Maud (not her real name) had always dreamed of working in a start-up. In July, she spotted an ad on Linkedin and was interviewed by videoconference — hardly unusual in the era of COVID and teleworking. She was hired very quickly and signed a permanent work contract. She resigned from her old job, happy to get started on a new adventure.
Others like Maud fell for the bait. At least ten senior managers, coming from major airlines, airports, large French and American corporations, a former police officer … all firmly believed in this project. Some quit their jobs to join; some French expats even made their way back to France.
Share capital of one billion
The story began last February, when Air Next registered with the Paris Commercial Court.
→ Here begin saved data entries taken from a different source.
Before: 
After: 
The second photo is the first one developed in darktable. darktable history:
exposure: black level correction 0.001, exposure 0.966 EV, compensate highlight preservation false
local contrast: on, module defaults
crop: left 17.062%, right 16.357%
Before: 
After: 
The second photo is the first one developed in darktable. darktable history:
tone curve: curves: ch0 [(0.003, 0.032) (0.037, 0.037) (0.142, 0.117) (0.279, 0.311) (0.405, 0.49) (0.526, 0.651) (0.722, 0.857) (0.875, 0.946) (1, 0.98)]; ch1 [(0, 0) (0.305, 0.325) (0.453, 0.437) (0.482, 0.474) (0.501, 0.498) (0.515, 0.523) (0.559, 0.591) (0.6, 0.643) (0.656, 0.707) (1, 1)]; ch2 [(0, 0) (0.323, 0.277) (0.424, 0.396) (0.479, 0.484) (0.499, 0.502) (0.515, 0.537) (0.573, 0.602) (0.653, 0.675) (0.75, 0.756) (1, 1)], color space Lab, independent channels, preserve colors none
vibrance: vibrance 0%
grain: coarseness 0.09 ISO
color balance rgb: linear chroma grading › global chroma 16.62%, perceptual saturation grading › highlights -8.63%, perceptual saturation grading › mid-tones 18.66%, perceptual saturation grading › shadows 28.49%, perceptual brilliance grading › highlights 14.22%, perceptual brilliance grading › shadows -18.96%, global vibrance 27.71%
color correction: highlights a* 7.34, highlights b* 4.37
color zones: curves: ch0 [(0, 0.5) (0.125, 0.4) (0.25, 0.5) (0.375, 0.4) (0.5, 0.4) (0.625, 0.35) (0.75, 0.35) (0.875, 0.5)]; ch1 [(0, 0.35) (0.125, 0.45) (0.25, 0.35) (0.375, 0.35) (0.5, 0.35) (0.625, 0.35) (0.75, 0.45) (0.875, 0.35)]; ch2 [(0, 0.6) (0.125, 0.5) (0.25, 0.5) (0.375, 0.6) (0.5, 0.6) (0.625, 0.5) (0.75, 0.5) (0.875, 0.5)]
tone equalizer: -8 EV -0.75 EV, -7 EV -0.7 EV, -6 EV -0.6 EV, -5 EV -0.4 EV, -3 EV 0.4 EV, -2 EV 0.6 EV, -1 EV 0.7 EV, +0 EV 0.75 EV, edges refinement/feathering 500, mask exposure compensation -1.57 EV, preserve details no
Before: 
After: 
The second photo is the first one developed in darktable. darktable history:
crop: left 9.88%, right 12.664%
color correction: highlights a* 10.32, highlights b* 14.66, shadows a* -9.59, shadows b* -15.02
The new company stated it was developing an application that would allow the purchase of airline tickets by using cryptocurrency, at unbeatable prices and with an automatic guarantee in case of cancellation or delay, via a "smart contract" system (a computer protocol that facilitates, verifies and oversees the handling of a contract).
The firm declared a share capital of one billion euros, with offices under construction at 50, Avenue des Champs Elysées, and a president, Philippe Vincent ... which was probably a usurped identity.
Last summer, Air Next started recruiting. The company also wanted to raise money to have the assets on hand to allow passenger compensation. It organized a fundraiser using an ICO, or "Initial Coin Offering", via the issuance of digital tokens, transacted in cryptocurrencies through the blockchain.
While nothing obliged him to do so, the company owner went as far as setting up a file with the AMF, France's stock market regulator which oversees this type of transaction. Seeking the market regulator stamp is optional, but when issued, it gives guarantees to those buying tokens.
The infamous typo that brought the Air Next scam down
Raising Initial Coin Offering
Then, on Sept. 30, the AMF issued an alert, by way of a press release, on the risks of fraud associated with the ICO, as it suspected some documents to be forgeries. A few hours before that, Air Next had just brought forward by several days the date of its tokens pre-sale.
For employees of the new company, it was a brutal wake-up call. They quickly understood that they had been duped, that they'd bet on the proverbial house of cards. On the investor side, the CEO didn't get beyond an initial fundraising of 150,000 euros. He was hoping to raise millions, but despite his failure, he didn't lose confidence. Challenged by one of his employees on Telegram, he admitted that "many documents provided were false", that "an error cost the life of this project."
What was the "error" he was referring to? A typo in the name of the would-be bank backing the startup. A very small one, at the bottom of the page of the false bank certificate, where the name "Edmond de Rothschild" is misspelled "Edemond".
Before the AMF's public alert, websites specializing in crypto-assets had already noted certain inconsistencies. The company had declared a share capital of 1 billion euros, which is an enormous amount. Air Next's CEO also boasted about having discovered bitcoin at a time when only a few geeks knew about cryptocurrency.
Employees and investors filed a complaint. Failing to find the general manager, Julien Leclerc — which might also be a fake name — they started looking for other culprits. They believe that if the Paris Commercial Court hadn't registered the company, no one would have been defrauded.
Beyond the handful of victims, this case is a plea for the implementation of more secure procedures, in an increasingly digital world, particularly following the pandemic. The much touted ICO market is itself a victim, and may find it hard to recover.